__Work item__:
Repeat each entry verbatim.

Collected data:
++++++++++++++++++++
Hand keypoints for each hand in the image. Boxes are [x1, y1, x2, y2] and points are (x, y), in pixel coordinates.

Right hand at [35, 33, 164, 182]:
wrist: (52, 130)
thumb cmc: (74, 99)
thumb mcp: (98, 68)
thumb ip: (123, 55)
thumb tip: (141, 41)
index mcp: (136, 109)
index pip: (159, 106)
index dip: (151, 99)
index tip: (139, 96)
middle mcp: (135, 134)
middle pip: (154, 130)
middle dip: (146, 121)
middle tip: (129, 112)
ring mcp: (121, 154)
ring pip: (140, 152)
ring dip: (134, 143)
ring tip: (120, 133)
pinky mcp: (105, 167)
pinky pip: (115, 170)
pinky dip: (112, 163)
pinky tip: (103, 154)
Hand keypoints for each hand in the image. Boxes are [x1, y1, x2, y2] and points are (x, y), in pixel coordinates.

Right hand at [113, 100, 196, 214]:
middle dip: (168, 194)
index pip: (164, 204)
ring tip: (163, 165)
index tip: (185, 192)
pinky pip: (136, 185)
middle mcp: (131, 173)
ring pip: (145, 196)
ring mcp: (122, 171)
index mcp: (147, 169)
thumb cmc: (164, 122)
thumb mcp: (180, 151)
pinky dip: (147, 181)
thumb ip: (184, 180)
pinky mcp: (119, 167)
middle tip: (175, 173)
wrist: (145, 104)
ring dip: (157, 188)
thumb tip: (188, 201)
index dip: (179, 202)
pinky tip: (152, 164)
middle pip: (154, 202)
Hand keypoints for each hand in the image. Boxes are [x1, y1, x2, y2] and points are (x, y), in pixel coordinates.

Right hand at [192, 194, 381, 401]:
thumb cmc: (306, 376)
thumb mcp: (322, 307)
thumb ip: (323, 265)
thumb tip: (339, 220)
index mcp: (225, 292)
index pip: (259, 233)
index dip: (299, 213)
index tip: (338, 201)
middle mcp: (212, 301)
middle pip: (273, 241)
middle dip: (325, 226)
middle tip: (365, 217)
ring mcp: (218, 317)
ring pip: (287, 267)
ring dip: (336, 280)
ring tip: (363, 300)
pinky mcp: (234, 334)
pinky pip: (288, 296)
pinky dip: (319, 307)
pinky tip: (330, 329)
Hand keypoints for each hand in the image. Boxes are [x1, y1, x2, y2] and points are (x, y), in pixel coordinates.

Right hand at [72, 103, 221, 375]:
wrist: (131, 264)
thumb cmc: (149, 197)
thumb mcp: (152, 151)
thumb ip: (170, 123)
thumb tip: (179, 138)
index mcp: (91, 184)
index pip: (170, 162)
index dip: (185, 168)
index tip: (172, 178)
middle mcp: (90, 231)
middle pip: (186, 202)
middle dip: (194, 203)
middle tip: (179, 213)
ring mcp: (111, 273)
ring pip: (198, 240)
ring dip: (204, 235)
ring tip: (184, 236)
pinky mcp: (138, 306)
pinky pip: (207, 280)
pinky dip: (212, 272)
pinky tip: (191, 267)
++++++++++++++++++++
__Answer__:
Hand keypoints for each hand in the image. Boxes are [x1, y1, x2, y2] and points are (x, y), in pixel coordinates.

Right hand at [35, 33, 164, 182]:
wrist: (52, 130)
thumb cmc: (74, 99)
thumb mcp: (98, 68)
thumb ip: (123, 55)
thumb tip: (141, 41)
index mcp: (136, 109)
index pip: (159, 106)
index dip: (151, 99)
index tip: (139, 96)
middle mcp: (135, 134)
middle pip: (154, 130)
middle dip: (146, 121)
middle tip: (129, 112)
ring mcp: (121, 154)
ring pip: (140, 152)
ring dip: (134, 143)
ring tip: (120, 133)
pinky mcp: (105, 167)
pinky pip: (115, 170)
pinky dip: (112, 163)
pinky tip: (103, 154)
Hand keypoints for each hand in the image. Boxes are [x1, y1, x2, y2] and points are (x, y), in pixel coordinates.

Right hand at [113, 100, 196, 214]:
middle dip: (168, 194)
index pip: (164, 204)
ring tip: (163, 165)
index tip: (185, 192)
pinky pip: (136, 185)
middle mcp: (131, 173)
ring pip: (145, 196)
ring mcp: (122, 171)
index mcp: (147, 169)
thumb cmc: (164, 122)
thumb mcp: (180, 151)
pinky dip: (147, 181)
thumb ip: (184, 180)
pinky mcp: (119, 167)
middle tip: (175, 173)
wrist: (145, 104)
ring dip: (157, 188)
thumb tip: (188, 201)
index dip: (179, 202)
pinky tip: (152, 164)
middle pip: (154, 202)
Hand keypoints for each hand in the image. Boxes are [x1, y1, x2, y2] and points are (x, y), in pixel coordinates.

Right hand at [192, 194, 381, 401]:
thumb cmc: (306, 376)
thumb mcp: (322, 307)
thumb ip: (323, 265)
thumb tip: (339, 220)
index mcp: (225, 292)
index pip: (259, 233)
index dip: (299, 213)
index tip: (338, 201)
middle mcp: (212, 301)
middle pip: (273, 241)
middle dip: (325, 226)
middle tip: (365, 217)
ring mcp: (218, 317)
ring pip: (287, 267)
ring dip: (336, 280)
ring tip: (363, 300)
pinky mcp: (234, 334)
pinky pip: (288, 296)
pinky dip: (319, 307)
pinky tip: (330, 329)
Hand keypoints for each hand in the image. Boxes are [x1, y1, x2, y2] and points are (x, y), in pixel coordinates.

Right hand at [72, 103, 221, 375]:
wrist: (131, 264)
thumb cmc: (149, 197)
thumb mcp: (152, 151)
thumb ip: (170, 123)
thumb tip: (179, 138)
index mcp: (91, 184)
index pip: (170, 162)
index dip: (185, 168)
index tip: (172, 178)
middle mcp: (90, 231)
middle pip: (186, 202)
middle dip: (194, 203)
middle tip: (179, 213)
ring mcp: (111, 273)
ring pip: (198, 240)
ring dip: (204, 235)
ring tip: (184, 236)
pinky mcp: (138, 306)
pinky pip: (207, 280)
pinky dip: (212, 272)
pinky tip: (191, 267)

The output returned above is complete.